SonOfLilit commented 1 year ago

Hi Yehuda, good to hear you're trying your hand at this. Welcome to kleenexp!

a. Seems like someone accidentally pressed Enter while a symbol was selected. Fixed.

b. Fork, push to fork, open a PR against my repo. Specifically, I don't think we should raise for this case, just use the innermost setting, but I could be convinced otherwise.

c. I'm going to guess you're testing the rust compiler. Try KLEENEXP_RUST=0 pytest, do you still get an error?

d. Look at test_api.py for how to write the simplest kind of test, e.g. test_ip() has both test of ke.re() and of ke.match().

e. As far as I understand, we never need this special case, right? Nothing wrong will happen if we only implement the local version and not the global version, and nothing will be felt as missing by our users?
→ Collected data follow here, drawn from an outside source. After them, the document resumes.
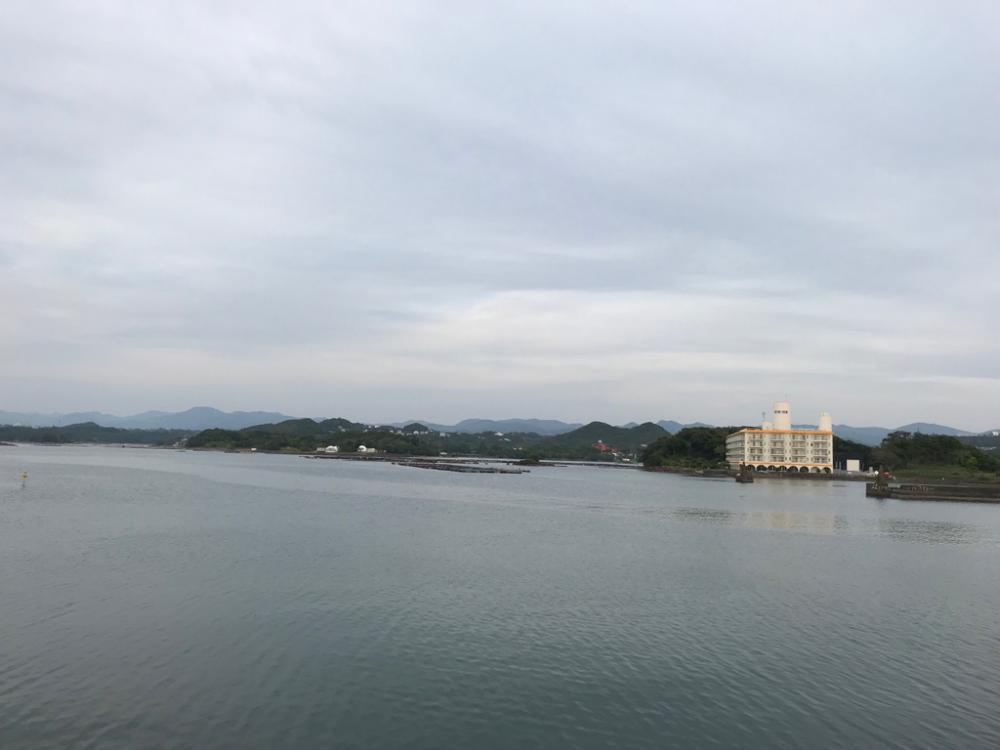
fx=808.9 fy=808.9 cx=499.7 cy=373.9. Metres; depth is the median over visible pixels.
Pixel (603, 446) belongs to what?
red building
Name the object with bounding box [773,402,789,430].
tower
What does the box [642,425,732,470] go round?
wooded hill
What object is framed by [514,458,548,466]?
rock
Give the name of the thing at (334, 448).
white building
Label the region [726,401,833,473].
hotel building
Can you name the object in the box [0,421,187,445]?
hill
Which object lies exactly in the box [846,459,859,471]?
white shed
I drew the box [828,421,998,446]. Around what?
mountain
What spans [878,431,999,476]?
tree cluster
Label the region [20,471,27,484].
buoy
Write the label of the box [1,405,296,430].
mountain
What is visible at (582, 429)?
hill
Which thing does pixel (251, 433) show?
hill
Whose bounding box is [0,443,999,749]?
water
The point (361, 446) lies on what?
white building
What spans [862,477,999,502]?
pier
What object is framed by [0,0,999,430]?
sky
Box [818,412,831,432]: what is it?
tower
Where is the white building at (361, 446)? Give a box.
[356,445,373,452]
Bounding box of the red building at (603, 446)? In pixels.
[592,442,618,457]
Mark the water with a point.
(789, 543)
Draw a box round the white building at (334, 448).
[324,444,338,452]
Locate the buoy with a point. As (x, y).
(23, 475)
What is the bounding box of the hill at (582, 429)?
[560,421,669,453]
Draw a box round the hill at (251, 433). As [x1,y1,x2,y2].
[181,416,630,461]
Yehuda-blip commented 1 year ago

b. Innermost setting it is.

c. I know for a fact that I'm running python tests because my tests keep breaking :) the error is still there. image

e. From what I can see there is no way to use an operator outside of a "[]", which means that it's impossible to set a flag and for it to "feel" global - however I don't think this is reason enough to add special Behavior.

f. Just to make sure I'm not missing something, It IS impossible to use an operator outside box braces or without anything to operate on, right? good: [ascii_only "operator input"] bad: [ascii_only], [ascii_only "operator input" ignore_case "operator input 2"] , [ascii_only ignore_case operator input 2] not-an-operator: ascii_only "operator input"
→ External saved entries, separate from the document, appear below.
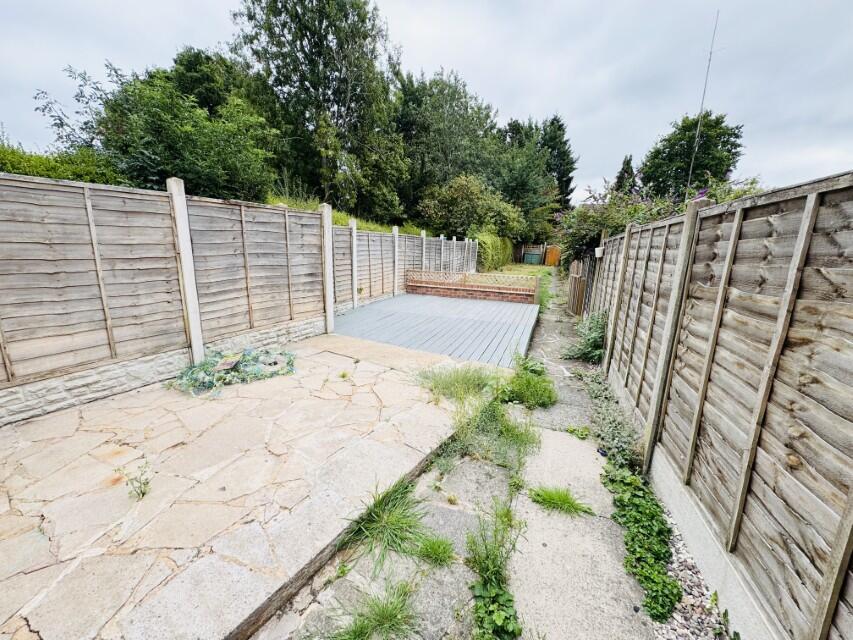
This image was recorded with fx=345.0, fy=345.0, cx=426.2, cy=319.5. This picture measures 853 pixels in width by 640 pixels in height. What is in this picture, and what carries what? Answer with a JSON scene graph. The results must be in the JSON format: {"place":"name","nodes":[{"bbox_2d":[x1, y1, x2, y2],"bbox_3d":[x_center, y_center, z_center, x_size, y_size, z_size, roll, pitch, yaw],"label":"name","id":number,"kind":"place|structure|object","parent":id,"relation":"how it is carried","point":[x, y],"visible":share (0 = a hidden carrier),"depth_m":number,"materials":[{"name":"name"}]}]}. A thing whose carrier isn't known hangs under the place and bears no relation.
{"place":"outdoors","nodes":[
{"label":"outdoors","id":0,"kind":"place"},
{"bbox_2d":[0,333,506,639],"label":"stone patio","id":1,"kind":"structure","parent":0,"point":[73,438],"materials":[{"name":"stone"}]},
{"bbox_2d":[116,461,151,499],"bbox_3d":[-1.942,1.085,2.310,0.237,0.241,0.232,8,14,26],"label":"weed","id":2,"kind":"object","parent":1,"relation":"on","point":[143,493],"visible":0.97,"depth_m":2.31,"materials":[{"name":"green plant"}]},
{"bbox_2d":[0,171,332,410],"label":"wooden fence","id":3,"kind":"object","parent":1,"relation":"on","point":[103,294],"visible":0.99,"depth_m":4.01,"materials":[{"name":"brown wood"}]},
{"bbox_2d":[171,348,295,395],"bbox_3d":[-2.403,0.548,4.354,1.384,0.287,1.388,8,14,26],"label":"pile","id":4,"kind":"object","parent":1,"relation":"on","point":[205,370],"visible":0.84,"depth_m":4.17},
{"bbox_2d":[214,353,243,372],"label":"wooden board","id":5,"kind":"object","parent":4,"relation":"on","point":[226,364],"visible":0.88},
{"bbox_2d":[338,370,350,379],"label":"grass tuft","id":6,"kind":"object","parent":1,"relation":"on","point":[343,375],"visible":0.96,"depth_m":4.33,"materials":[{"name":"green plant"}]},
{"bbox_2d":[414,362,497,401],"bbox_3d":[0.345,0.687,4.181,1.145,0.360,1.125,8,14,26],"label":"grass clump","id":7,"kind":"object","parent":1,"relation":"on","point":[468,380],"visible":0.91,"depth_m":4.07,"materials":[{"name":"green plant"}]},
{"bbox_2d":[264,192,426,235],"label":"grass bank","id":8,"kind":"structure","parent":0,"point":[345,221],"materials":[{"name":"green plant"}]},
{"bbox_2d":[326,579,418,639],"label":"grass tuft","id":9,"kind":"object","parent":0,"point":[389,615],"visible":0.99,"depth_m":1.65,"materials":[{"name":"green plant"}]},
{"bbox_2d":[340,478,432,572],"bbox_3d":[-0.242,1.245,2.159,0.715,0.325,0.770,8,14,26],"label":"grass tuft","id":10,"kind":"object","parent":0,"point":[382,502],"visible":0.93,"depth_m":2.13,"materials":[{"name":"green plant"}]},
{"bbox_2d":[0,0,851,208],"label":"sky","id":11,"kind":"structure","parent":0,"point":[452,54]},
{"bbox_2d":[414,534,455,566],"bbox_3d":[0.045,1.379,2.077,0.309,0.142,0.319,8,14,26],"label":"grass tuft","id":12,"kind":"object","parent":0,"point":[438,553],"visible":0.97,"depth_m":2.06,"materials":[{"name":"green plant"}]},
{"bbox_2d":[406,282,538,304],"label":"brick wall","id":13,"kind":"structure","parent":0,"point":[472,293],"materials":[{"name":"brown brick"}]},
{"bbox_2d":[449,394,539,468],"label":"grass clump","id":14,"kind":"object","parent":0,"point":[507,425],"visible":0.86,"depth_m":3.08,"materials":[{"name":"green plant"}]},
{"bbox_2d":[466,501,523,639],"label":"weed","id":15,"kind":"object","parent":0,"point":[495,578],"visible":0.96,"depth_m":1.79,"materials":[{"name":"green plant"}]},
{"bbox_2d":[489,263,558,307],"label":"lawn","id":16,"kind":"structure","parent":0,"point":[530,268],"materials":[{"name":"green plant"}]},
{"bbox_2d":[523,249,541,264],"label":"green container","id":17,"kind":"object","parent":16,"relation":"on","point":[534,257],"visible":0.93,"depth_m":27.23,"materials":[{"name":"green"}]},
{"bbox_2d":[502,272,658,639],"label":"concrete path","id":18,"kind":"structure","parent":0,"point":[546,605],"materials":[{"name":"grey concrete"}]},
{"bbox_2d":[498,355,556,407],"bbox_3d":[1.211,0.760,4.167,0.788,0.434,0.976,8,14,26],"label":"weed","id":19,"kind":"object","parent":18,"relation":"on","point":[546,391],"visible":0.88,"depth_m":4.02,"materials":[{"name":"green plant"}]},
{"bbox_2d":[529,485,594,516],"bbox_3d":[0.963,1.317,2.517,0.534,0.155,0.487,8,14,26],"label":"grass tuft","id":20,"kind":"object","parent":18,"relation":"on","point":[569,502],"visible":0.96,"depth_m":2.51,"materials":[{"name":"green plant"}]},
{"bbox_2d":[567,259,587,316],"bbox_3d":[3.838,-0.790,8.859,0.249,1.420,1.235,8,14,26],"label":"wooden gate","id":21,"kind":"structure","parent":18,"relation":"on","point":[574,275],"depth_m":8.53,"materials":[{"name":"brown wood"}]},
{"bbox_2d":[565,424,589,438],"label":"weed","id":22,"kind":"object","parent":18,"relation":"on","point":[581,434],"visible":0.95,"depth_m":3.48,"materials":[{"name":"green plant"}]},
{"bbox_2d":[563,311,607,362],"bbox_3d":[2.659,0.275,5.632,0.848,0.874,1.022,8,14,26],"label":"shrub","id":23,"kind":"object","parent":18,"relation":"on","point":[590,341],"visible":0.71,"depth_m":5.52,"materials":[{"name":"green plant"}]},
{"bbox_2d":[579,366,641,469],"bbox_3d":[1.928,0.977,3.654,0.600,0.370,1.698,8,14,26],"label":"weed","id":24,"kind":"object","parent":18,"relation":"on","point":[604,418],"visible":0.69,"depth_m":3.38,"materials":[{"name":"green plant"}]},
{"bbox_2d":[684,11,720,198],"bbox_3d":[4.797,-2.848,6.256,0.167,4.855,0.185,8,14,26],"label":"antenna","id":25,"kind":"object","parent":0,"point":[702,103],"visible":0.65,"depth_m":6.03,"materials":[{"name":"metal"}]},
{"label":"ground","id":26,"kind":"structure","parent":0},
{"bbox_2d":[0,141,125,184],"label":"hedge","id":27,"kind":"object","parent":26,"relation":"on","point":[57,176],"visible":0.3,"depth_m":5.95,"materials":[{"name":"green plant"}]},
{"bbox_2d":[31,57,279,199],"bbox_3d":[-6.370,-4.132,9.355,4.917,4.629,4.902,8,14,26],"label":"tree","id":28,"kind":"object","parent":26,"relation":"on","point":[138,122],"visible":0.83,"depth_m":8.30,"materials":[{"name":"green plant"}]},
{"bbox_2d":[169,46,259,114],"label":"tree","id":29,"kind":"object","parent":26,"relation":"on","point":[196,60],"visible":0.42,"depth_m":12.86,"materials":[{"name":"green plant"}]},
{"bbox_2d":[231,0,405,218],"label":"tree","id":30,"kind":"object","parent":26,"relation":"on","point":[327,33],"visible":0.92,"depth_m":13.88,"materials":[{"name":"green plant"}]},
{"bbox_2d":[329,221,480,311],"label":"wooden fence","id":31,"kind":"object","parent":26,"relation":"on","point":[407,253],"visible":0.66,"depth_m":9.76,"materials":[{"name":"wood"}]},
{"bbox_2d":[332,292,540,368],"bbox_3d":[0.285,0.054,7.569,4.259,0.170,4.532,8,14,26],"label":"wooden deck","id":32,"kind":"structure","parent":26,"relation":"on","point":[392,316],"depth_m":6.66,"materials":[{"name":"wood"}]},
{"bbox_2d":[406,269,537,303],"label":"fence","id":33,"kind":"object","parent":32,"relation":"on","point":[497,291],"visible":0.97,"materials":[{"name":"beige wood"}]},
{"bbox_2d":[394,68,507,229],"bbox_3d":[1.322,-10.643,24.478,8.753,11.359,9.014,8,14,26],"label":"tree","id":34,"kind":"object","parent":26,"relation":"on","point":[445,176],"visible":0.8,"depth_m":22.02,"materials":[{"name":"green plant"}]},
{"bbox_2d":[417,175,522,240],"bbox_3d":[2.728,-5.990,21.394,5.923,5.535,5.827,11,16,37],"label":"shrub","id":35,"kind":"object","parent":26,"relation":"on","point":[460,203],"visible":0.92,"depth_m":19.79,"materials":[{"name":"green plant"}]},
{"bbox_2d":[473,230,513,270],"bbox_3d":[4.038,-4.050,20.753,1.460,2.576,7.183,8,14,26],"label":"hedge","id":36,"kind":"object","parent":26,"relation":"on","point":[495,257],"visible":0.65,"depth_m":19.17,"materials":[{"name":"green plant"}]},
{"bbox_2d":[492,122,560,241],"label":"tree","id":37,"kind":"object","parent":26,"relation":"on","point":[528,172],"visible":0.68,"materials":[{"name":"green plant"}]},
{"bbox_2d":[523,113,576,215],"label":"conifer tree","id":38,"kind":"object","parent":26,"relation":"on","point":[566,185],"visible":0.47,"depth_m":31.54,"materials":[{"name":"green plant"}]},
{"bbox_2d":[544,245,560,265],"bbox_3d":[9.897,-4.959,27.186,1.212,1.715,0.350,8,14,26],"label":"wooden gate","id":39,"kind":"structure","parent":26,"relation":"on","point":[550,260],"depth_m":27.05,"materials":[{"name":"wood"}]},
{"bbox_2d":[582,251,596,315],"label":"metal gate","id":40,"kind":"structure","parent":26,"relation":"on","point":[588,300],"depth_m":7.35,"materials":[{"name":"metal"}]},
{"bbox_2d":[613,154,635,192],"bbox_3d":[14.009,-8.094,24.770,2.669,7.076,3.044,8,14,26],"label":"conifer tree","id":41,"kind":"object","parent":26,"relation":"on","point":[627,162],"visible":0.23,"depth_m":23.90,"materials":[{"name":"plant"}]},
{"bbox_2d":[561,172,765,263],"bbox_3d":[4.923,-1.678,7.862,4.090,3.333,4.117,8,14,26],"label":"flowering shrub","id":42,"kind":"object","parent":26,"relation":"on","point":[601,208],"visible":0.34,"depth_m":7.42,"materials":[{"name":"green plant"}]},
{"bbox_2d":[639,110,744,200],"bbox_3d":[15.210,-7.437,20.716,5.306,8.705,5.314,8,14,26],"label":"tree","id":43,"kind":"object","parent":26,"relation":"on","point":[682,167],"visible":0.78,"depth_m":19.05,"materials":[{"name":"green plant"}]},
{"bbox_2d":[654,506,735,639],"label":"gravel strip","id":44,"kind":"object","parent":26,"relation":"on","point":[680,544],"visible":0.45,"depth_m":1.80,"materials":[{"name":"grey gravel"}]},
{"bbox_2d":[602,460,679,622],"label":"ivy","id":45,"kind":"object","parent":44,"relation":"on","point":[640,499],"visible":0.76,"depth_m":2.14,"materials":[{"name":"green plant"}]},
{"bbox_2d":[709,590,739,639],"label":"weed","id":46,"kind":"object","parent":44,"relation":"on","point":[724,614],"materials":[{"name":"green plant"}]},
{"bbox_2d":[589,171,852,639],"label":"wooden fence","id":47,"kind":"object","parent":26,"relation":"on","point":[742,495],"visible":0.96,"depth_m":1.70,"materials":[{"name":"wood"}]},
{"bbox_2d":[594,246,604,257],"bbox_3d":[3.101,-1.213,6.192,0.180,0.201,0.173,8,14,26],"label":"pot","id":48,"kind":"object","parent":47,"relation":"attached to","point":[599,251],"visible":0.82,"depth_m":6.13,"materials":[{"name":"white"}]}
]}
g. There are some changes on flag compatibilty between python 3.6 and 3.7. I'm currently writing under the assumption that this feature is compatible with python 3.10 (meaning it is compatible with 3.7 and does not support the weird noflag thing).
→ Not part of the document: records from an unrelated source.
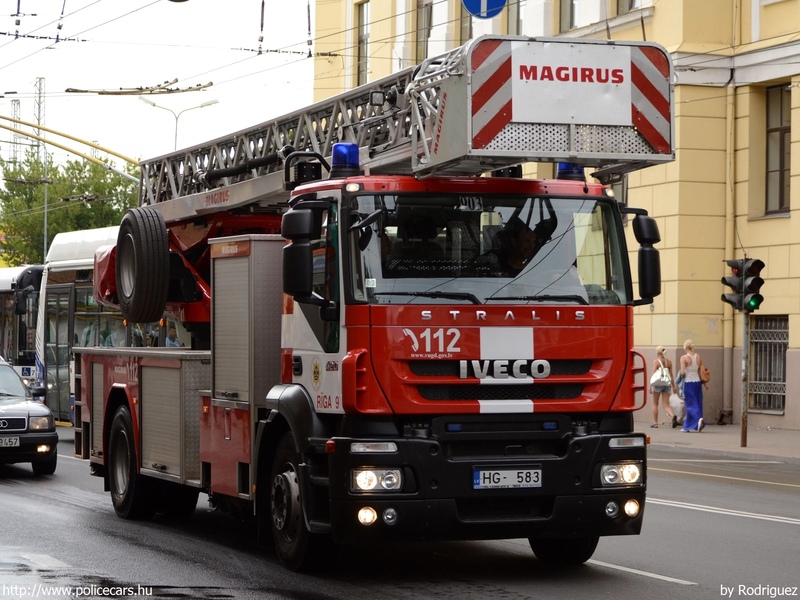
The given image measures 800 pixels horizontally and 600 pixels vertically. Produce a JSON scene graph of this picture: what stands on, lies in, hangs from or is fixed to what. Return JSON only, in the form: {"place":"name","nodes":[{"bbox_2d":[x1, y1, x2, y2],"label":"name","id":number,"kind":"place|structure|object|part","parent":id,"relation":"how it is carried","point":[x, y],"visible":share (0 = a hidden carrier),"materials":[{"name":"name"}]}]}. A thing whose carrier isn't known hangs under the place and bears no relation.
{"place":"outdoors","nodes":[
{"label":"outdoors","id":0,"kind":"place"},
{"bbox_2d":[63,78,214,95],"label":"overhead wire","id":1,"kind":"object","parent":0,"point":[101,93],"visible":0.95,"materials":[{"name":"metal"}]},
{"bbox_2d":[0,0,323,170],"label":"sky","id":2,"kind":"structure","parent":0,"point":[183,74],"materials":[{"name":"white"}]},
{"bbox_2d":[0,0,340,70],"label":"overhead wires","id":3,"kind":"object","parent":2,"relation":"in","point":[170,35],"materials":[{"name":"black metal"}]},
{"bbox_2d":[0,424,799,599],"label":"road","id":4,"kind":"structure","parent":0,"point":[403,590],"materials":[{"name":"grey asphalt"}]},
{"bbox_2d":[0,356,58,474],"label":"car","id":5,"kind":"object","parent":4,"relation":"on","point":[28,415],"visible":1,"materials":[{"name":"metal"}]},
{"bbox_2d":[0,436,19,447],"label":"license plate","id":6,"kind":"object","parent":5,"relation":"attached to","point":[14,441],"visible":0.99,"materials":[{"name":"metal"}]},
{"bbox_2d":[37,223,184,427],"label":"bus","id":7,"kind":"object","parent":4,"relation":"on","point":[85,286],"visible":0.23,"materials":[{"name":"white metal"}]},
{"bbox_2d":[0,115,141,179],"label":"trolley poles","id":8,"kind":"object","parent":7,"relation":"attached to","point":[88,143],"visible":0.82,"materials":[{"name":"yellow metal"}]},
{"bbox_2d":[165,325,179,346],"label":"person","id":9,"kind":"object","parent":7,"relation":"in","point":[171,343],"visible":0.26},
{"bbox_2d":[70,36,662,572],"label":"fire truck","id":10,"kind":"object","parent":4,"relation":"on","point":[535,338],"visible":0.93,"materials":[{"name":"red metal"}]},
{"label":"wheel","id":11,"kind":"part","parent":10,"relation":"part of","materials":[{"name":"black rubber"}]},
{"bbox_2d":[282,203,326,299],"label":"side mirror","id":12,"kind":"object","parent":10,"relation":"attached to","point":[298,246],"visible":0.97,"materials":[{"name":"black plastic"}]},
{"bbox_2d":[330,142,359,176],"label":"blue beacon","id":13,"kind":"object","parent":10,"relation":"on","point":[335,150],"visible":0.8,"materials":[{"name":"blue plastic"}]},
{"bbox_2d":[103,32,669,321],"label":"ladder","id":14,"kind":"object","parent":10,"relation":"on","point":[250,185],"visible":0.66,"materials":[{"name":"metal"}]},
{"bbox_2d":[114,206,169,324],"label":"spare tire","id":15,"kind":"object","parent":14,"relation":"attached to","point":[163,283],"visible":0.96,"materials":[{"name":"black rubber"}]},
{"label":"bumper","id":16,"kind":"part","parent":10,"relation":"part of","materials":[{"name":"black plastic"}]},
{"bbox_2d":[472,466,542,489],"label":"license plate","id":17,"kind":"object","parent":10,"relation":"attached to","point":[512,473],"visible":0.97,"materials":[{"name":"white metal"}]},
{"bbox_2d":[496,219,540,272],"label":"person","id":18,"kind":"object","parent":10,"relation":"in","point":[522,259],"visible":0.44},
{"bbox_2d":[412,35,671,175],"label":"ladder basket","id":19,"kind":"object","parent":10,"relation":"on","point":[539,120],"visible":0.89,"materials":[{"name":"silver metal"}]},
{"label":"wheel","id":20,"kind":"part","parent":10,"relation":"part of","materials":[{"name":"black rubber"}]},
{"bbox_2d":[556,162,584,180],"label":"blue beacon","id":21,"kind":"object","parent":10,"relation":"on","point":[560,168],"visible":0.47,"materials":[{"name":"blue plastic"}]},
{"bbox_2d":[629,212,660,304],"label":"side mirror","id":22,"kind":"object","parent":10,"relation":"attached to","point":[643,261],"visible":0.8,"materials":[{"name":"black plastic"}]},
{"bbox_2d":[462,0,505,19],"label":"sign","id":23,"kind":"object","parent":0,"point":[484,9],"visible":0.97,"materials":[{"name":"blue metal"}]},
{"bbox_2d":[309,0,799,432],"label":"yellow building","id":24,"kind":"structure","parent":0,"point":[772,10],"materials":[{"name":"yellow paint"}]},
{"bbox_2d":[356,1,368,83],"label":"window","id":25,"kind":"structure","parent":24,"relation":"in","point":[363,15],"materials":[{"name":"grey glass"}]},
{"bbox_2d":[415,0,433,59],"label":"window","id":26,"kind":"structure","parent":24,"relation":"in","point":[428,15],"materials":[{"name":"grey glass"}]},
{"bbox_2d":[458,0,473,42],"label":"window","id":27,"kind":"structure","parent":24,"relation":"in","point":[461,31],"materials":[{"name":"grey glass"}]},
{"bbox_2d":[507,0,523,34],"label":"window","id":28,"kind":"structure","parent":24,"relation":"in","point":[517,21],"materials":[{"name":"glass"}]},
{"bbox_2d":[558,0,577,30],"label":"window","id":29,"kind":"structure","parent":24,"relation":"in","point":[570,14],"materials":[{"name":"glass"}]},
{"bbox_2d":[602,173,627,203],"label":"window","id":30,"kind":"structure","parent":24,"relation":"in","point":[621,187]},
{"bbox_2d":[615,0,637,13],"label":"window","id":31,"kind":"structure","parent":24,"relation":"in","point":[630,5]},
{"bbox_2d":[723,15,736,427],"label":"drainpipe","id":32,"kind":"object","parent":24,"relation":"attached to","point":[731,246],"visible":0.81,"materials":[{"name":"yellow metal"}]},
{"bbox_2d":[748,314,787,411],"label":"barred window","id":33,"kind":"structure","parent":24,"relation":"in","point":[779,405],"materials":[{"name":"metal"}]},
{"bbox_2d":[764,84,790,215],"label":"window","id":34,"kind":"structure","parent":24,"relation":"in","point":[780,194],"materials":[{"name":"brown"}]},
{"bbox_2d":[638,422,799,461],"label":"pavement","id":35,"kind":"structure","parent":0,"point":[762,432],"materials":[{"name":"grey stone"}]},
{"bbox_2d":[651,345,679,428],"label":"woman","id":36,"kind":"object","parent":35,"relation":"on","point":[663,350],"visible":0.91},
{"bbox_2d":[650,362,671,390],"label":"handbag","id":37,"kind":"object","parent":36,"relation":"hanging from","point":[656,375],"visible":0.83,"materials":[{"name":"white"}]},
{"bbox_2d":[668,392,684,418],"label":"plastic bag","id":38,"kind":"object","parent":36,"relation":"in","point":[674,405],"visible":0.69,"materials":[{"name":"white plastic"}]},
{"bbox_2d":[678,340,705,432],"label":"woman","id":39,"kind":"object","parent":35,"relation":"on","point":[693,373],"visible":0.99},
{"bbox_2d":[698,361,709,383],"label":"handbag","id":40,"kind":"object","parent":39,"relation":"on","point":[706,375],"visible":0.61,"materials":[{"name":"leather"}]},
{"bbox_2d":[739,308,748,446],"label":"traffic light pole","id":41,"kind":"object","parent":35,"relation":"on","point":[742,429],"visible":0.66,"materials":[{"name":"metal"}]},
{"bbox_2d":[720,257,764,312],"label":"traffic light","id":42,"kind":"object","parent":41,"relation":"attached to","point":[741,281],"visible":0.96,"materials":[{"name":"black"}]},
{"label":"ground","id":43,"kind":"structure","parent":0},
{"bbox_2d":[10,96,22,167],"label":"lattice tower","id":44,"kind":"structure","parent":43,"relation":"on","point":[17,103],"materials":[{"name":"metal"}]},
{"bbox_2d":[0,263,43,386],"label":"bus","id":45,"kind":"object","parent":43,"relation":"on","point":[2,296],"visible":0.4,"materials":[{"name":"white metal"}]},
{"bbox_2d":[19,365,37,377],"label":"sign","id":46,"kind":"object","parent":45,"relation":"attached to","point":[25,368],"visible":0.82,"materials":[{"name":"white"}]},
{"bbox_2d":[34,77,45,154],"label":"lattice tower","id":47,"kind":"structure","parent":43,"relation":"on","point":[38,121],"materials":[{"name":"metal"}]},
{"bbox_2d":[42,149,49,264],"label":"pole","id":48,"kind":"object","parent":43,"relation":"on","point":[45,204],"visible":0.47,"materials":[{"name":"grey metal"}]},
{"bbox_2d":[0,153,140,266],"label":"tree","id":49,"kind":"object","parent":43,"relation":"on","point":[78,190],"visible":0.48,"materials":[{"name":"green plant"}]},
{"bbox_2d":[138,95,218,151],"label":"street lamp","id":50,"kind":"object","parent":43,"relation":"on","point":[204,105],"visible":0.39,"materials":[{"name":"metal"}]}
]}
h. Again - almost forgot: In the last 4 hours I learned that a string being a bytes-like affects the validity of locale_dependent and unicode flags. I also saw that there is some implementation regarding passing flags to the compile function, but I didn't see any validations on this matter. I'm not about to deal with it in this PR, but I figured it's worth noting.

SonOfLilit commented 1 year ago

c. I think this line is your fix to the typo you found in (a)? Use my fix instead (return False) and it will work.

e. Agreed. This is a design mistake in Regex that we're fixing.

f. I don't remember if bad[0] is always a syntax error or sometimes just meaningless, but otherwise you're correct.

g. I just went over all the "Changed in version 3.x" notes in the docs, none of them seems to affect us in the sense that users will get the expected behavior from their version (e.g. flags are correctly ints in old versions and RegexFlag in new versions, NOFLAG behaves identically in all 3.x since it was always just an alias for 0 and I define it this way if it doesn't exist in the re module)

h. If a user tries to use LOCALE with a non-byteslike, or pass in LOCALE | ASCII, they will get an error from re.compile(), as intended. We aim for full bug-for-bug compatibility by wrapping the existing API.

SonOfLilit commented 1 year ago

Also, you're being very thorough, that's a good habit to have!

Yehuda-blip commented 1 year ago

g + h: My PR includes some validations on the flags locale_dependent, ascii_only and unicode. From what I understand, you would want these removed, and the error messages should come from regex and not kleenexp?

SonOfLilit commented 1 year ago

I'll have to have a look at the code before I form an opinion, but my gut instinct is to rely on the re validations and maybe just wrap their exception with a CompileError.